--- Activity ---
Arrange the lines below as a JSON list of strings, one string per line, with blank lines left out. Leave the pictures out of the answer.

━━ Dataset excerpts

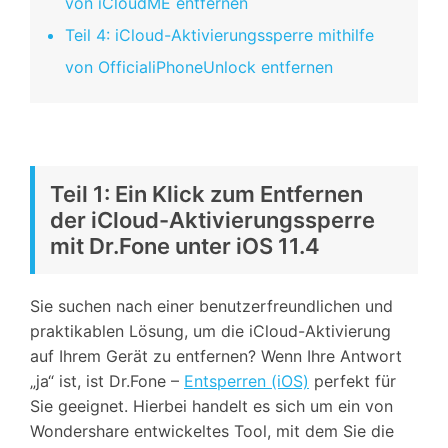
von iCloudME entfernen
Teil 4: iCloud-Aktivierungssperre mithilfe
von OfficialiPhoneUnlock entfernen
Teil 1: Ein Klick zum Entfernen
der iCloud-Aktivierungssperre
mit Dr.Fone unter iOS 11.4
Sie suchen nach einer benutzerfreundlichen und
praktikablen Lösung, um die iCloud-Aktivierung
auf Ihrem Gerät zu entfernen? Wenn Ihre Antwort
„ja“ ist, ist Dr.Fone –
Entsperren (iOS)
perfekt für
Sie geeignet. Hierbei handelt es sich um ein von
Wondershare entwickeltes Tool, mit dem Sie die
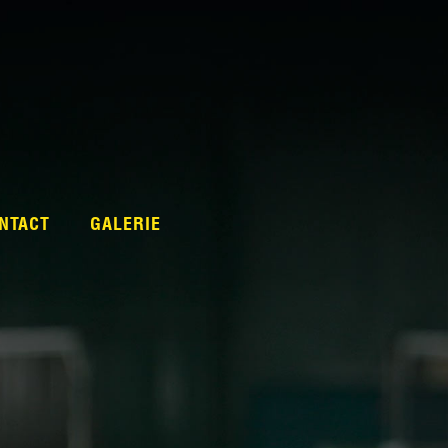
NTACT
GALERIE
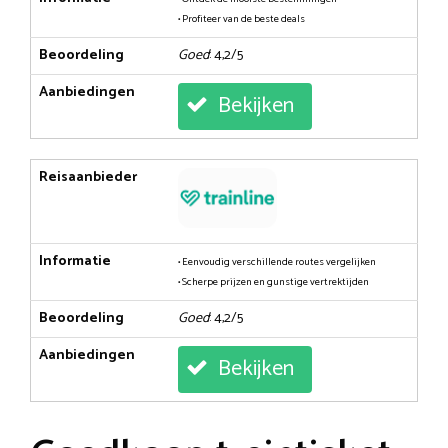
• Profiteer van de beste deals
Beoordeling
Goed
: 4,2/5
Aanbiedingen
Bekijken
Reisaanbieder
Informatie
• Eenvoudig verschillende routes vergelijken
• Scherpe prijzen en gunstige vertrektijden
Beoordeling
Goed
: 4,2/5
Aanbiedingen
Bekijken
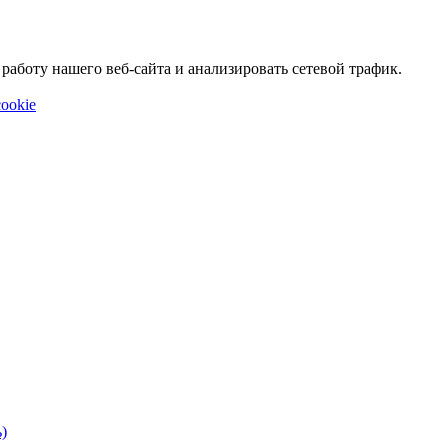
аботу нашего веб-сайта и анализировать сетевой трафик.
ookie
)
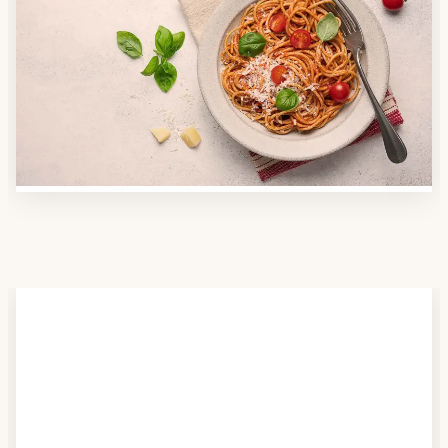
Anbieter finden
Nutzen Sie unsere große Mahlzeiten-Dienst-Suche,
um herauszufinden, welche Anbieter es in Ihrer
Region gibt und welcher am besten zu Ihnen passt.
Verschaffen Sie sich auch einen Überblick über die
Essen auf Rädern-Kosten.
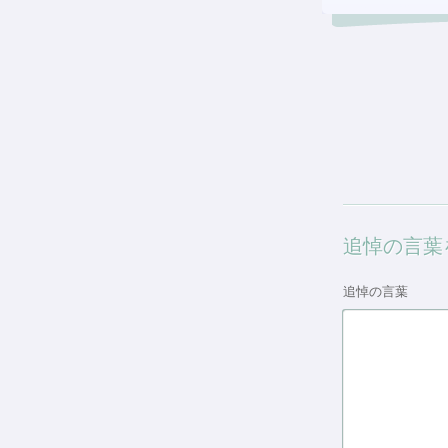
追悼の言葉
追悼の言葉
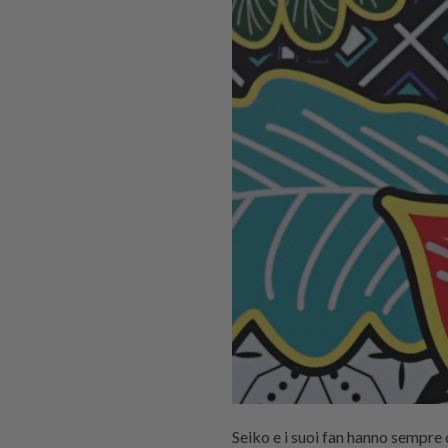
Seiko e i suoi fan hanno sempre 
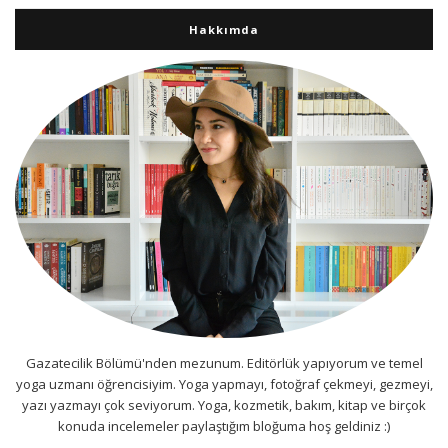
Hakkımda
Gazatecilik Bölümü'nden mezunum. Editörlük yapıyorum ve temel
yoga uzmanı öğrencisiyim. Yoga yapmayı, fotoğraf çekmeyi, gezmeyi,
yazı yazmayı çok seviyorum. Yoga, kozmetik, bakım, kitap ve birçok
konuda incelemeler paylaştığım bloğuma hoş geldiniz :)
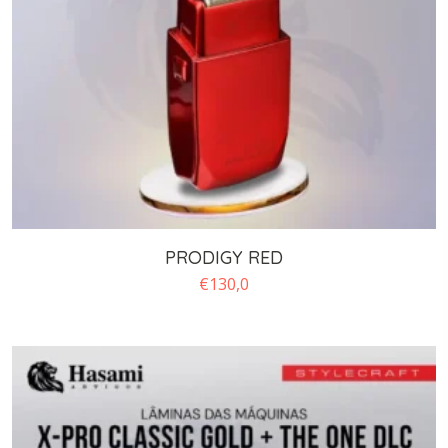
PRODIGY RED
€
130,0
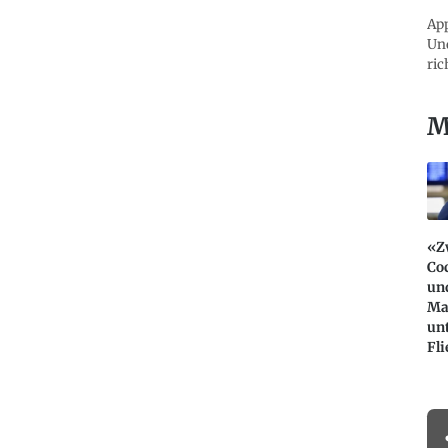
App
Und
ric
M
«Z
Co
un
Ma
un
Fli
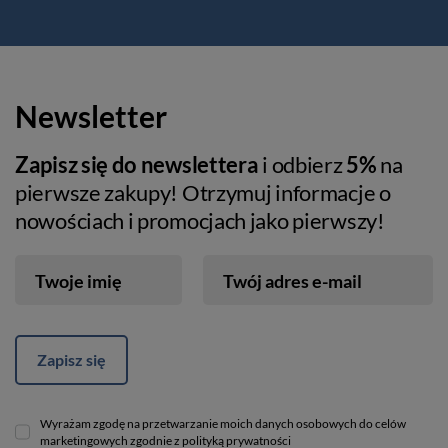
Newsletter
Zapisz się do newslettera
i odbierz
5%
na
pierwsze zakupy! Otrzymuj informacje o
nowościach i promocjach jako pierwszy!
Twoje imię
Twój adres e-mail
Zapisz się
Wyrażam zgodę na przetwarzanie moich danych osobowych do celów
marketingowych zgodnie z polityką prywatności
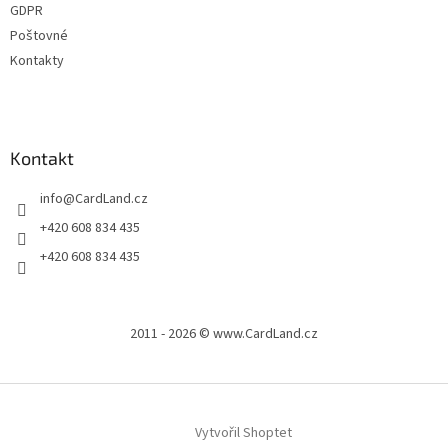
GDPR
Poštovné
Kontakty
Kontakt
info
@
CardLand.cz
+420 608 834 435
+420 608 834 435
2011 - 2026 © www.CardLand.cz
Vytvořil Shoptet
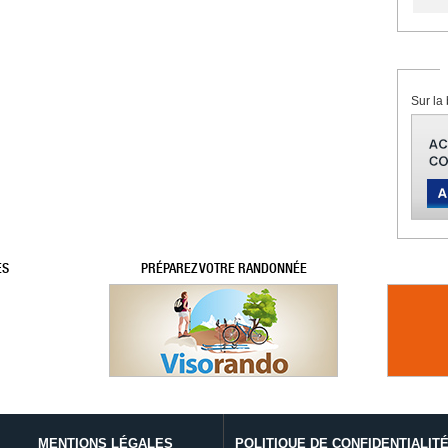
Sur la 
ES
PRÉPAREZ VOTRE RANDONNÉE
MENTIONS LÉGALES
POLITIQUE DE CONFIDENTIALIT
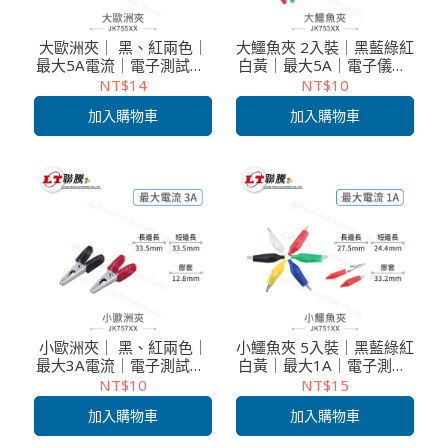
大歐洲夾｜ 黑、紅兩色｜
大鱷魚夾 2入裝｜黑藍綠紅
最大5A電流｜電子測試夾/
白黃｜最大5A｜電子儀器/
工作夾｜穩固夾持｜2入
工作夾/電瓶連接
NT$14
NT$10
加入購物車
加入購物車
小歐洲夾｜ 黑、紅兩色｜
小鱷魚夾 5入裝｜黑藍綠紅
最大3A電流｜電子測試夾/
白黃｜最大1A｜電子測試/
工作夾｜穩固夾持｜2入
工作夾
NT$10
NT$15
加入購物車
加入購物車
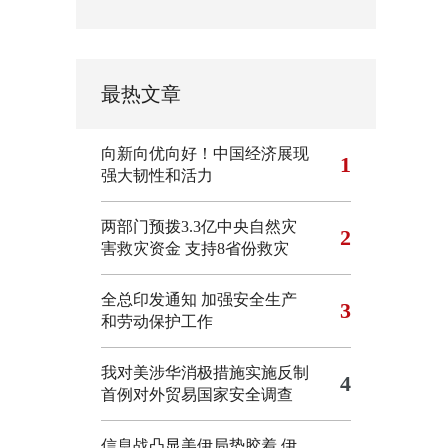
最热文章
向新向优向好！中国经济展现
1
强大韧性和活力
两部门预拨3.3亿中央自然灾
2
害救灾资金 支持8省份救灾
全总印发通知 加强安全生产
3
和劳动保护工作
我对美涉华消极措施实施反制
4
首例对外贸易国家安全调查
信息战凸显美伊局势胶着
伊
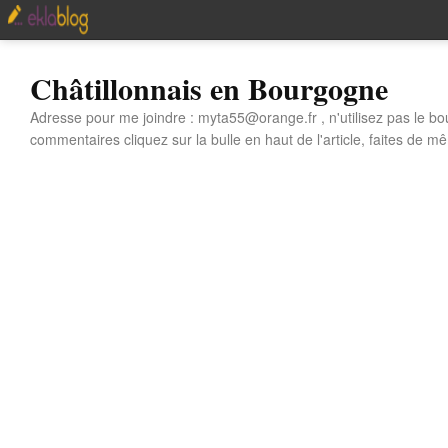
Châtillonnais en Bourgogne
Adresse pour me joindre : myta55@orange.fr , n'utilisez pas le bo
commentaires cliquez sur la bulle en haut de l'article, faites de mê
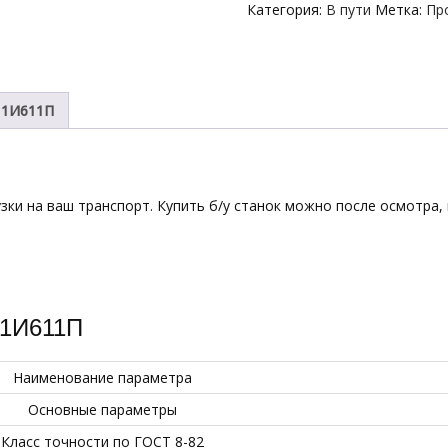
Категория:
В пути
Метка:
Пр
 1И611П
зки на ваш транспорт. Купить б/у станок можно после осмотра, 
 1И611П
Наименование параметра
Основные параметры
Класс точности по ГОСТ 8-82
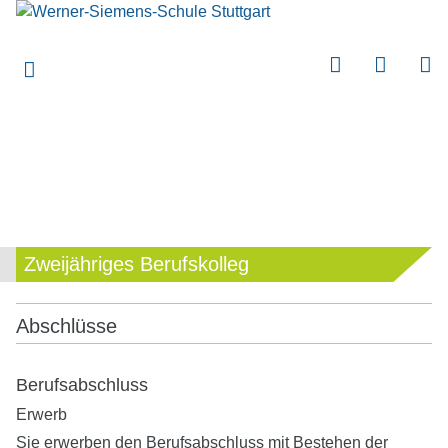
submenu
submenu
submenu
submenu
submenu
submenu
submenu
Zweijähriges Berufskolleg
submenu
submenu
Abschlüsse
submenu
submenu
Berufsabschluss
Erwerb
submenu
Sie erwerben den Berufsabschluss mit Bestehen der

━━━━

--- Answer ---
[
  "von iCloudME entfernen",
  "Teil 4: iCloud-Aktivierungssperre mithilfe",
  "von OfficialiPhoneUnlock entfernen",
  "Teil 1: Ein Klick zum Entfernen",
  "der iCloud-Aktivierungssperre",
  "mit Dr.Fone unter iOS 11.4",
  "Sie suchen nach einer benutzerfreundlichen und",
  "praktikablen Lösung, um die iCloud-Aktivierung",
  "auf Ihrem Gerät zu entfernen? Wenn Ihre Antwort",
  "„ja“ ist, ist Dr.Fone –",
  "Entsperren (iOS)",
  "perfekt für",
  "Sie geeignet. Hierbei handelt es sich um ein von",
  "Wondershare entwickeltes Tool, mit dem Sie die",
  "NTACT",
  "GALERIE",
  "• Profiteer van de beste deals",
  "Beoordeling",
  "Goed",
  ": 4,2/5",
  "Aanbiedingen",
  "Bekijken",
  "Reisaanbieder",
  "Informatie",
  "• Eenvoudig verschillende routes vergelijken",
  "• Scherpe prijzen en gunstige vertrektijden",
  "Beoordeling",
  "Goed",
  ": 4,2/5",
  "Aanbiedingen",
  "Bekijken",
  "аботу нашего веб-сайта и анализировать сетевой трафик.",
  "ookie",
  ")",
  "Anbieter finden",
  "Nutzen Sie unsere große Mahlzeiten-Dienst-Suche,",
  "um herauszufinden, welche Anbieter es in Ihrer",
  "Region gibt und welcher am besten zu Ihnen passt.",
  "Verschaffen Sie sich auch einen Überblick über die",
  "Essen auf Rädern-Kosten.",
  "追悼の言葉",
  "追悼の言葉",
  "Seiko e i suoi fan hanno sempre ",
  "Hakkımda",
  "Gazatecilik Bölümü'nden mezunum. Editörlük yapıyorum ve temel",
  "yoga uzmanı öğrencisiyim. Yoga yapmayı, fotoğraf çekmeyi, gezmeyi,",
  "yazı yazmayı çok seviyorum. Yoga, kozmetik, bakım, kitap ve birçok",
  "konuda incelemeler paylaştığım bloğuma hoş geldiniz :)",
  "PRODIGY RED",
  "€",
  "130,0",
  "App",
  "Und",
  "ric",
  "M",
  "«Z",
  "Co",
  "un",
  "Ma",
  "un",
  "Fli",
  "Newsletter",
  "Zapisz się do newslettera",
  "i odbierz",
  "5%",
  "na",
  "pierwsze zakupy! Otrzymuj informacje o",
  "nowościach i promocjach jako pierwszy!",
  "Twoje imię",
  "Twój adres e-mail",
  "Zapisz się",
  "Wyrażam zgodę na przetwarzanie moich danych osobowych do celów",
  "marketingowych zgodnie z polityką prywatności",
  "GDPR",
  "Poštovné",
  "Kontakty",
  "Kontakt",
  "info",
  "@",
  "CardLand.cz",
  "+420 608 834 435",
  "+420 608 834 435",
  "2011 - 2026 © www.CardLand.cz",
  "Vytvořil Shoptet",
  "Sur la ",
  "ES",
  "PRÉPAREZ VOTRE RANDONNÉE",
  "MENTIONS LÉGALES",
  "POLITIQUE DE CONFIDENTIALIT",
  "大歐洲夾｜ 黑、紅兩色｜",
  "大鱷魚夾 2入裝｜黑藍綠紅",
  "最大5A電流｜電子測試夾/",
  "白黃｜最大5A｜電子儀器/",
  "工作夾｜穩固夾持｜2入",
  "工作夾/電瓶連接",
  "NT$14",
  "NT$10",
  "加入購物車",
  "加入購物車",
  "小歐洲夾｜ 黑、紅兩色｜",
  "小鱷魚夾 5入裝｜黑藍綠紅",
  "最大3A電流｜電子測試夾/",
  "白黃｜最大1A｜電子測試/",
  "工作夾｜穩固夾持｜2入",
  "工作夾",
  "NT$10",
  "NT$15",
  "加入購物車",
  "加入購物車",
  "最热文章",
  "向新向优向好！中国经济展现",
  "1",
  "强大韧性和活力",
  "两部门预拨3.3亿中央自然灾",
  "2",
  "害救灾资金 支持8省份救灾",
  "全总印发通知 加强安全生产",
  "3",
  "和劳动保护工作",
  "我对美涉华消极措施实施反制",
  "4",
  "首例对外贸易国家安全调查",
  "信息战凸显美伊局势胶着",
  "伊",
  "Châtillonnais en Bourgogne",
  "Adresse pour me joindre : myta55@orange.fr , n'utilisez pas le bo",
  "commentaires cliquez sur la bulle en haut de l'article, faites de mê",
  "Категория:",
  "В пути",
  "Метка:",
  "Пр",
  " 1И611П",
  "зки на ваш транспорт. Купить б/у станок можно после осмотра, ",
  " 1И611П",
  "Наименование параметра",
  "Основные параметры",
  "Класс точности по ГОСТ 8-82",
  "submenu",
  "submenu",
  "submenu",
  "submenu",
  "submenu",
  "submenu",
  "submenu",
  "Zweijähriges Berufskolleg",
  "submenu",
  "submenu",
  "Abschlüsse",
  "submenu",
  "submenu",
  "Berufsabschluss",
  "Erwerb",
  "submenu",
  "Sie erwerben den Berufsabschluss mit Bestehen der"
]